» **EXERCISE PROMPT**:
Word for word, set down every line of the entries below from the line with "Todo el contenido de los artículos de la" to the line with "Última edición el 17 oct 2025, a las 11:19", including both, and no other line.

» **DATA TO PROCESS**:
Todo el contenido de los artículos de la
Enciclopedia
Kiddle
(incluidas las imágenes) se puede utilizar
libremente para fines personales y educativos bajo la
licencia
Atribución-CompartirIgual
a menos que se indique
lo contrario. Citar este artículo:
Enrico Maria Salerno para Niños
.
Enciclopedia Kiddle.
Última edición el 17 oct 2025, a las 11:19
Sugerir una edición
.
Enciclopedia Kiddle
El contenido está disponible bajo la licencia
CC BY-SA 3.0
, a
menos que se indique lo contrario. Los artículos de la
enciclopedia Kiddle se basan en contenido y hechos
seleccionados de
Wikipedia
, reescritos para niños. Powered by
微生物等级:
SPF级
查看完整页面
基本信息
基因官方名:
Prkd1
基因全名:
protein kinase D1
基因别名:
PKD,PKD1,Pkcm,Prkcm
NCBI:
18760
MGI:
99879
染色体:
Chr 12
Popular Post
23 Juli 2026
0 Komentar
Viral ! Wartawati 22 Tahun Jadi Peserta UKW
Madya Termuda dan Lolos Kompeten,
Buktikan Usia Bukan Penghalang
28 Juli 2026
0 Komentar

* * *

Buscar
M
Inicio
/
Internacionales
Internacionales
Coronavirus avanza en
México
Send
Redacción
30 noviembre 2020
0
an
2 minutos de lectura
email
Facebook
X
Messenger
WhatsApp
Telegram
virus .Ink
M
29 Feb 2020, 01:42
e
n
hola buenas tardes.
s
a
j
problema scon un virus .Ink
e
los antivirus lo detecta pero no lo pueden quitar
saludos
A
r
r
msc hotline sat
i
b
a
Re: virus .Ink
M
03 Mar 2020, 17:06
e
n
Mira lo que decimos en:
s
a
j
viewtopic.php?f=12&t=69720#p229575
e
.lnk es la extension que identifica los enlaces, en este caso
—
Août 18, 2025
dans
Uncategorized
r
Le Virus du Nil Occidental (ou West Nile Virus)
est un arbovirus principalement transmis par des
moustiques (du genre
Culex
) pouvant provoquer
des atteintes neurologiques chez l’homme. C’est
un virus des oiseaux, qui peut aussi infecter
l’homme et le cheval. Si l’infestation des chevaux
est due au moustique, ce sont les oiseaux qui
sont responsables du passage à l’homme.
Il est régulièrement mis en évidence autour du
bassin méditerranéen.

» **ANSWER BELOW**:
Todo el contenido de los artículos de la
Enciclopedia
Kiddle
(incluidas las imágenes) se puede utilizar
libremente para fines personales y educativos bajo la
licencia
Atribución-CompartirIgual
a menos que se indique
lo contrario. Citar este artículo:
Enrico Maria Salerno para Niños
.
Enciclopedia Kiddle.
Última edición el 17 oct 2025, a las 11:19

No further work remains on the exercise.